● **Written task 1**: In the records, change "Identify" to "Find" in the lines between the one holding "Document page, 1654x1241 pixels." and the one holding "title Quick Start [82, 49, 1571, 257]", inclusive. Give those lines again with nothing else altered.

● **Passage**:
........

What Is The Difference In Working With Creators Versus Influencers?

So, you want to amp up your marketing efforts and drive sales? Arguably, one of the best ways to do that is through social media. Working with creators and influencers to market your products has been a game-changer for so many brands, allowing them to build awareness and get their name out to thousands, and oftentimes, millions of people in their target markets.

Maybe this isn’t news to you, or maybe working with creators and influencers simply isn’t a tactic you’ve invested in just yet. Either way, there’s a key piece of information business leaders and entrepreneurs should know when thinking about the content you want to generate from these influencer and creator collabs.

What is it?

Simple, the key is knowing the difference between a creator and an influencer.

So, what is the difference between a creator and an influencer?

As I mentioned above, many brands are now beginning to understand how impactful influencers can be in supporting their product awareness and sales goals—if done well! And just as brands are becoming familiar with the power of influencer marketing and its associated vernacular, I’ve noticed that many influencers now want to be referred to, instead, as creators.

So, taking a deeper look, what is the difference between a creator and an influencer?

As a pioneer of this industry and someone who’s been leading campaigns since the Myspace days, I have a helpful observation: All creators are influencers, but not all influencers are creators.

From my perspective, the key difference between the two is that creators are a special type of influencers who are focused on creating highly engaging content. Influencers, generally speaking, have amassed a niche audience based on being subject matter experts. Yes, all influencers create content, but not all influencers are so focused on creating amazing content that they (or anyone else) should think of themselves as creators, per se.

........

● **Raw data**:
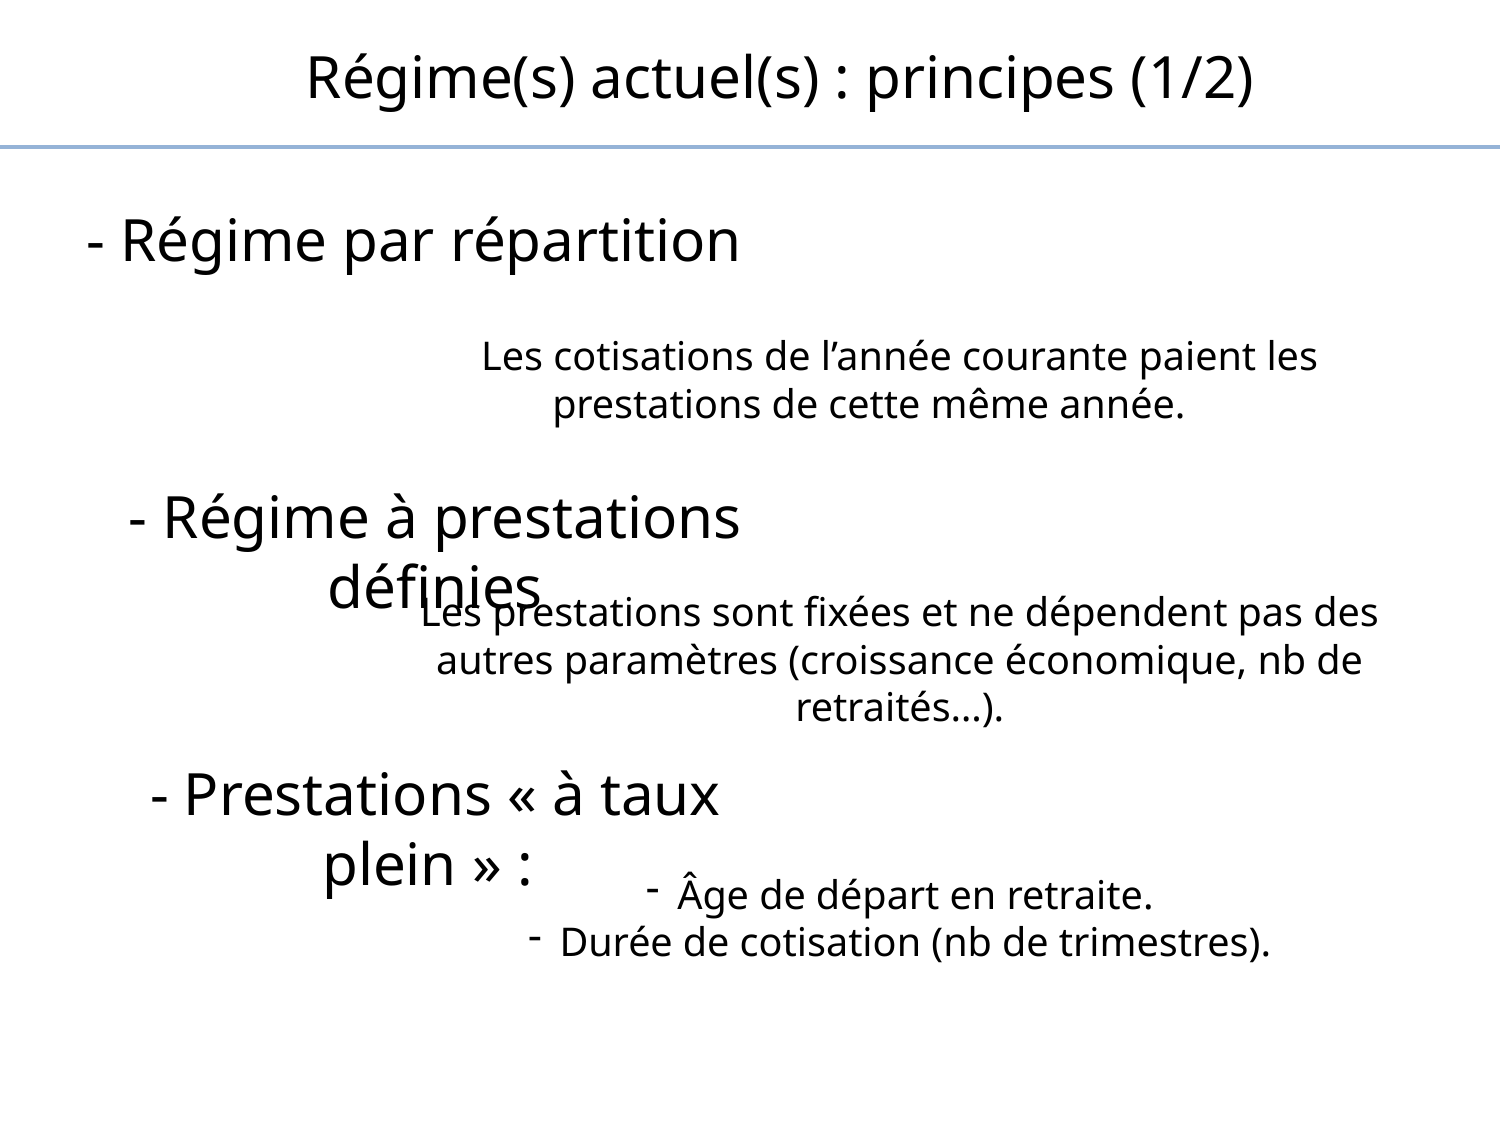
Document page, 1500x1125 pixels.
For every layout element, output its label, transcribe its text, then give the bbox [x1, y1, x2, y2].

text_box - Régime par répartition [50, 195, 779, 281]
text_box Les cotisations de l’année courante paient les prestations de cette même année. [407, 323, 1393, 434]
text_box Les prestations sont fixées et ne dépendent pas des autres paramètres (croissance économique, nb de retraités…). [407, 579, 1393, 738]
text_box - Régime à prestations définies [50, 472, 821, 628]
text_box - Prestations « à taux plein » : [50, 749, 821, 905]
text_box Régime(s) actuel(s) : principes (1/2) [172, 32, 1403, 118]
text_box Âge de départ en retraite. Durée de cotisation (nb de trimestres). [407, 862, 1393, 973]
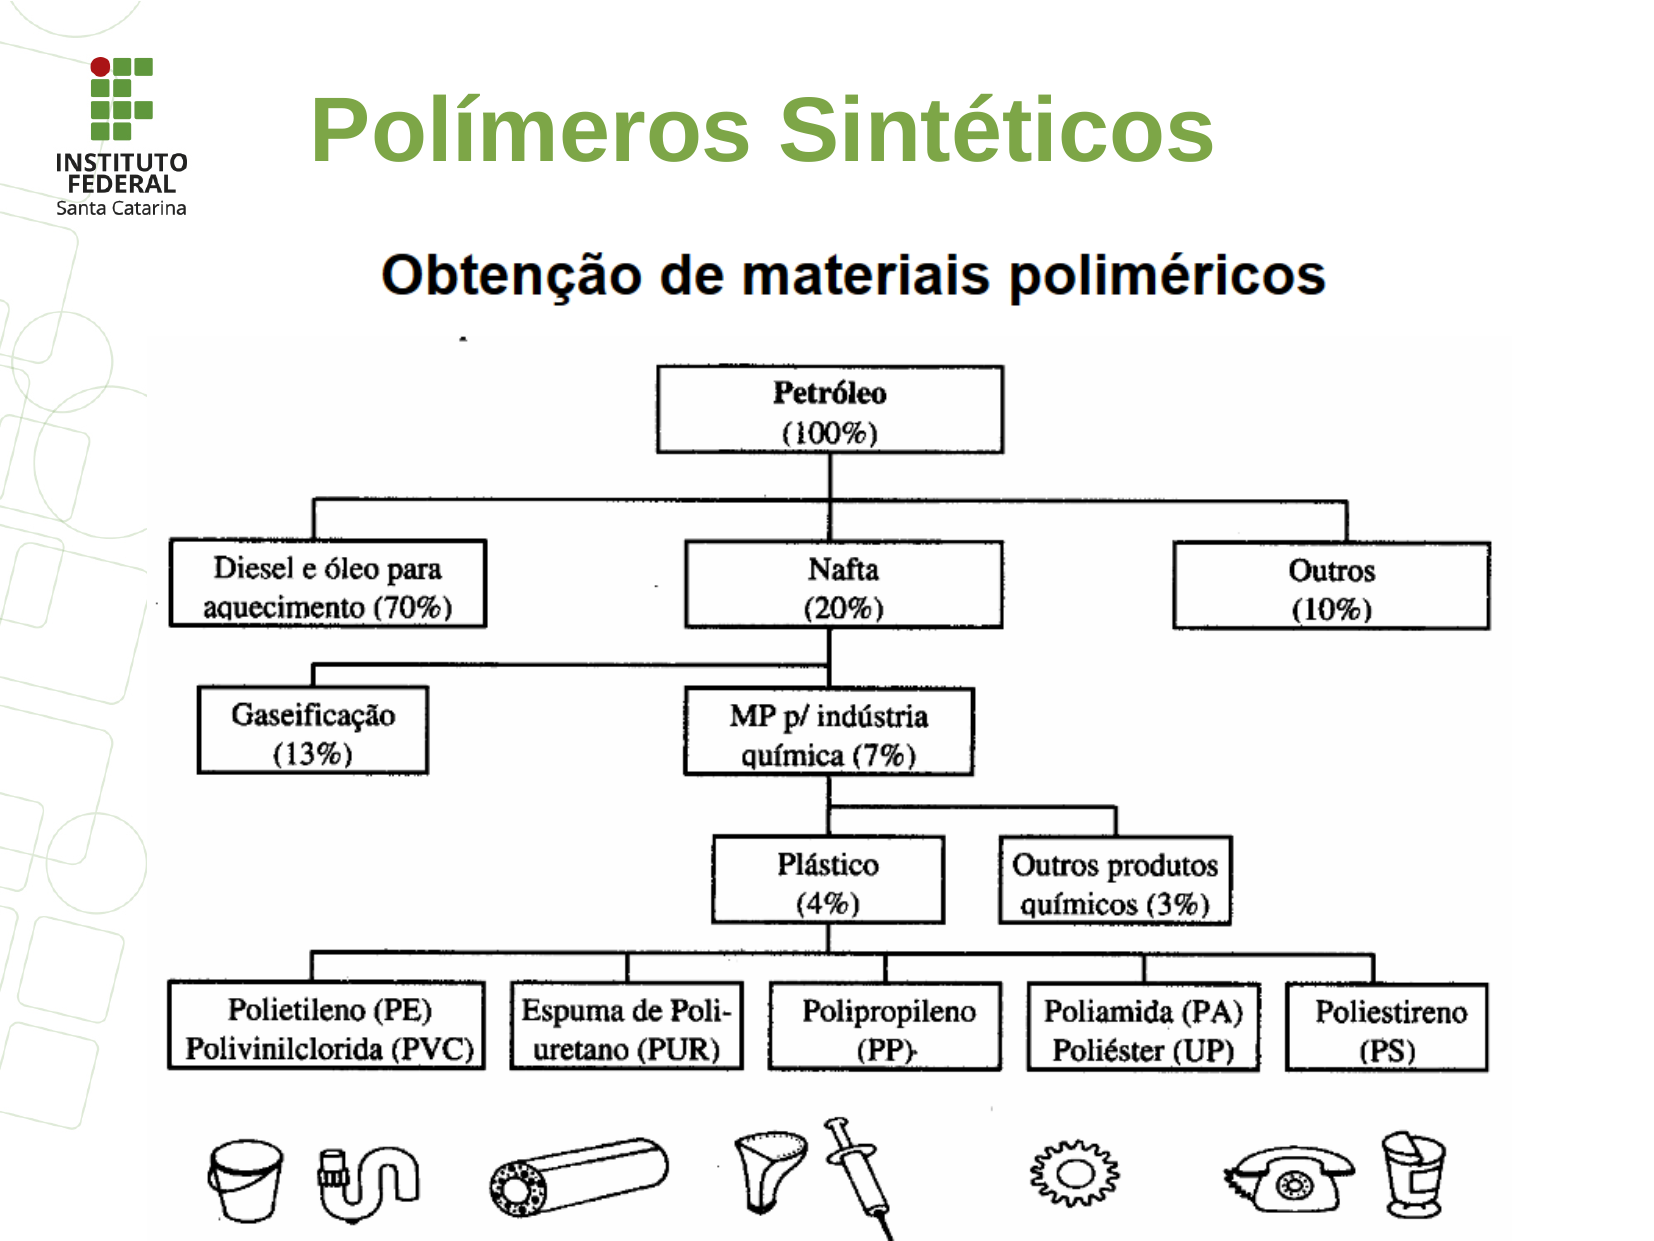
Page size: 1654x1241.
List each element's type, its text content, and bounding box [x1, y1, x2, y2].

picture [0, 1, 1654, 1241]
text_box Polímeros Sintéticos [295, 70, 1607, 189]
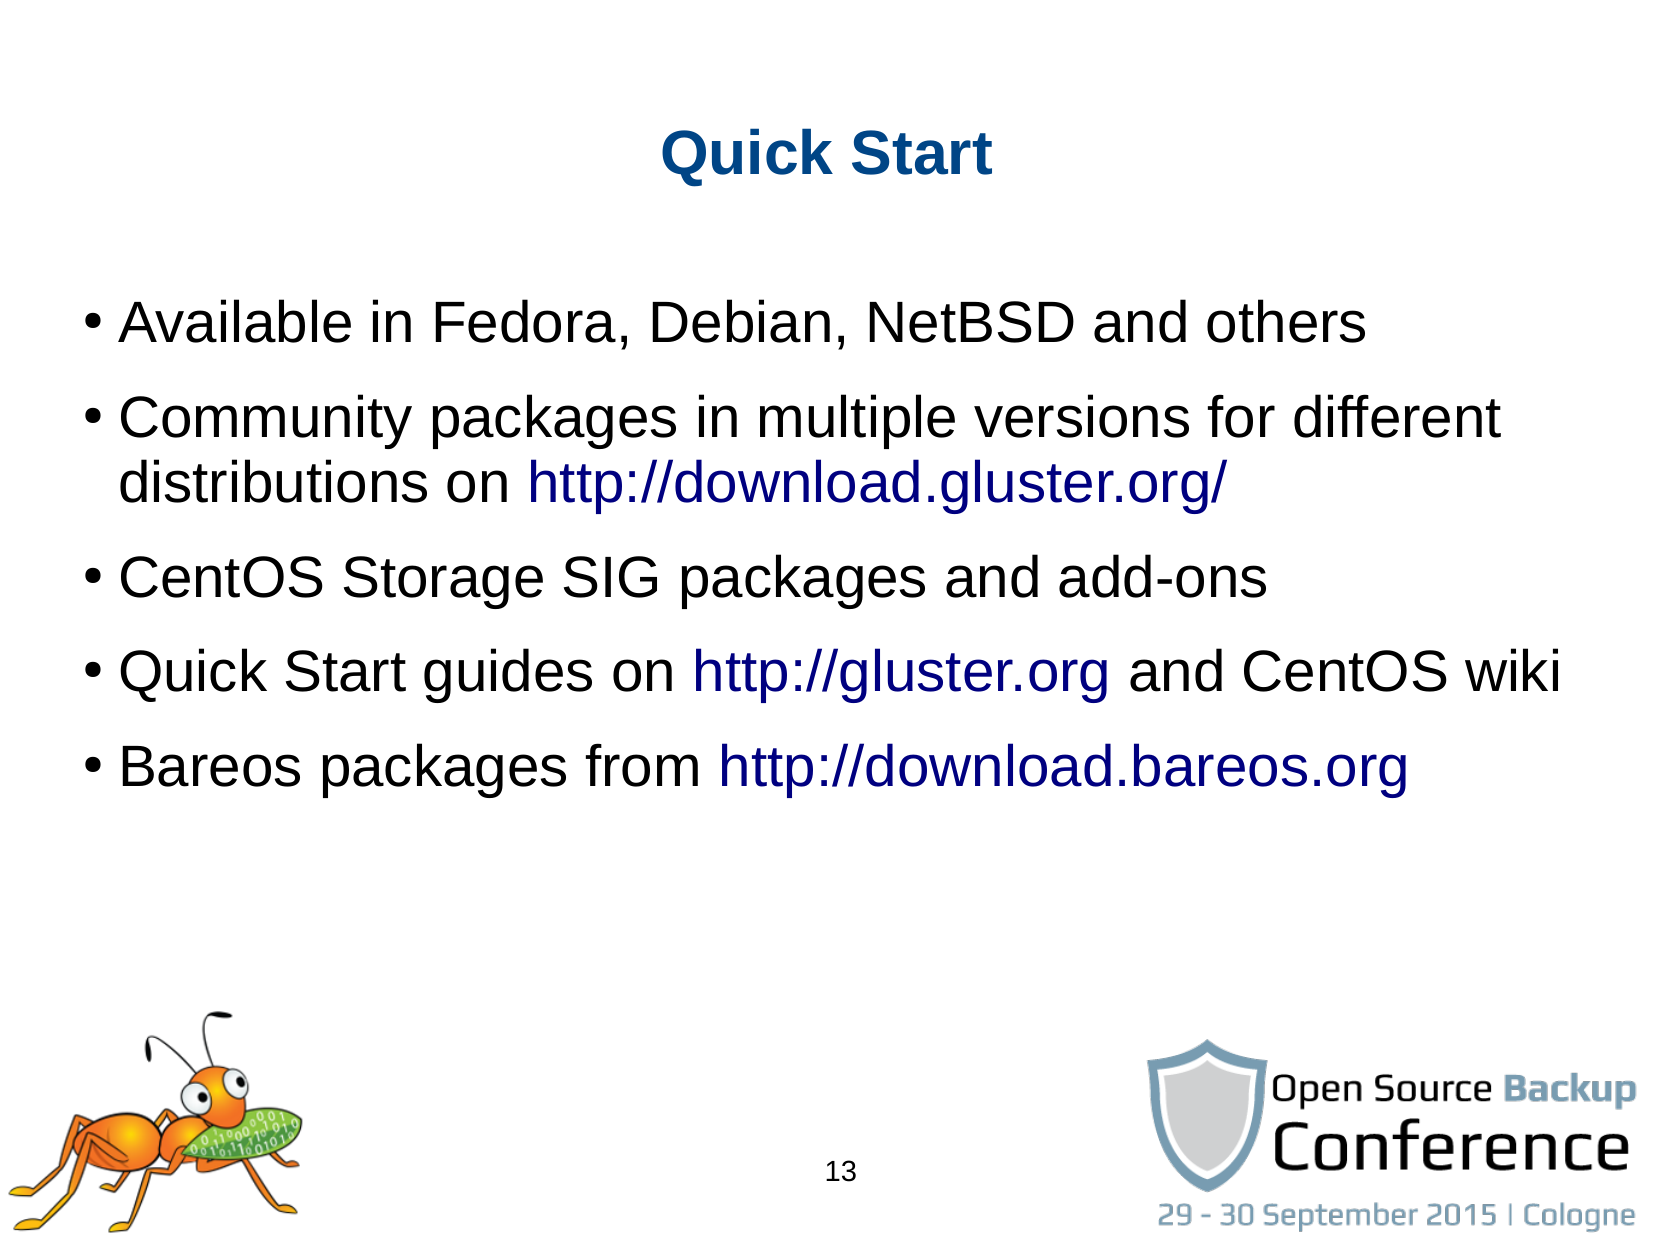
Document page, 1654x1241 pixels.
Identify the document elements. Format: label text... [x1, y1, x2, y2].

list Available in Fedora, Debian, NetBSD and others Community packages in multiple versions for different distributions on http://download.gluster.org/ CentOS Storage SIG packages and add-ons Quick Start guides on http://gluster.org and CentOS wiki Bareos packages from http://download.bareos.org [82, 290, 1571, 1010]
title Quick Start [82, 49, 1571, 257]
picture [5, 1009, 306, 1235]
picture [1132, 1033, 1654, 1241]
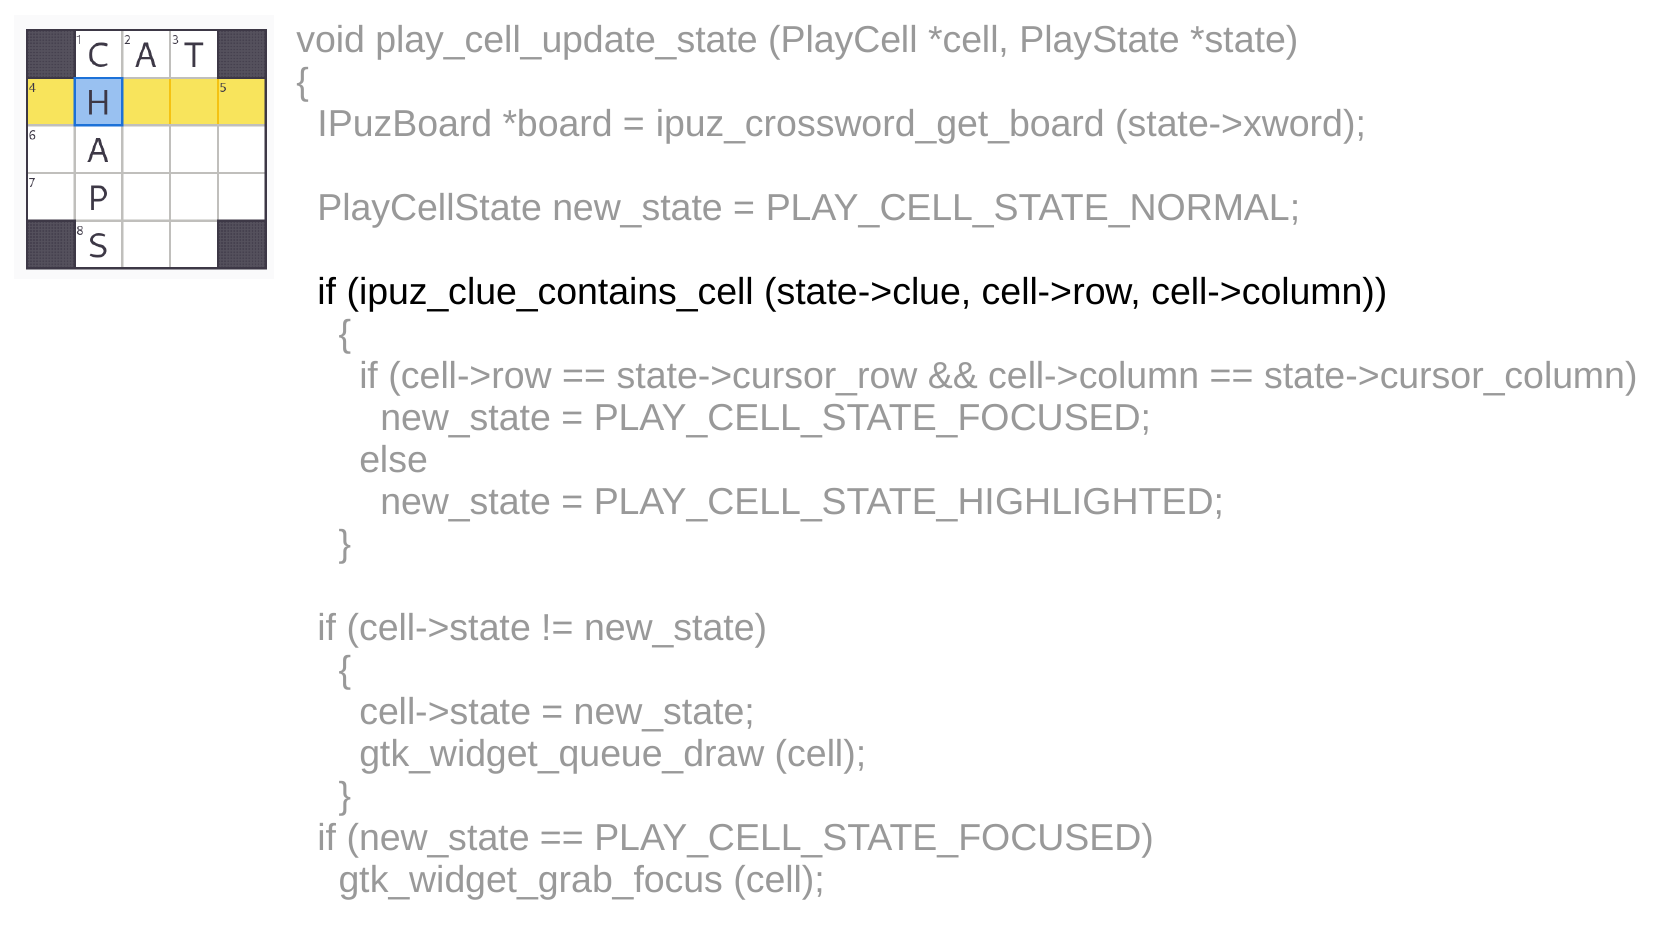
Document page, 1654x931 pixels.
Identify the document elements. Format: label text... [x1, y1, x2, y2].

text_box void play_cell_update_state (PlayCell *cell, PlayState *state) { IPuzBoard *board = ipuz_crossword_get_board (state->xword); PlayCellState new_state = PLAY_CELL_STATE_NORMAL; if (ipuz_clue_contains_cell (state->clue, cell->row, cell->column)) { if (cell->row == state->cursor_row && cell->column == state->cursor_column) new_state = PLAY_CELL_STATE_FOCUSED; else new_state = PLAY_CELL_STATE_HIGHLIGHTED; } if (cell->state != new_state) { cell->state = new_state; gtk_widget_queue_draw (cell); } if (new_state == PLAY_CELL_STATE_FOCUSED) gtk_widget_grab_focus (cell); // ... } [281, 11, 1654, 931]
picture [14, 15, 274, 279]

........

● **Written task 2**: According to the article on creators versus influencers, what observation does the author offer about how the two groups relate?

● **Reply 1**:
Document page, 1654x1241 pixels.
Find the document elements. Format: label text... [x1, y1, x2, y2].

list Available in Fedora, Debian, NetBSD and others Community packages in multiple versions for different distributions on http://download.gluster.org/ CentOS Storage SIG packages and add-ons Quick Start guides on http://gluster.org and CentOS wiki Bareos packages from http://download.bareos.org [82, 290, 1571, 1010]
title Quick Start [82, 49, 1571, 257]

● **Reply 2**: All creators are influencers, but not all influencers are creators.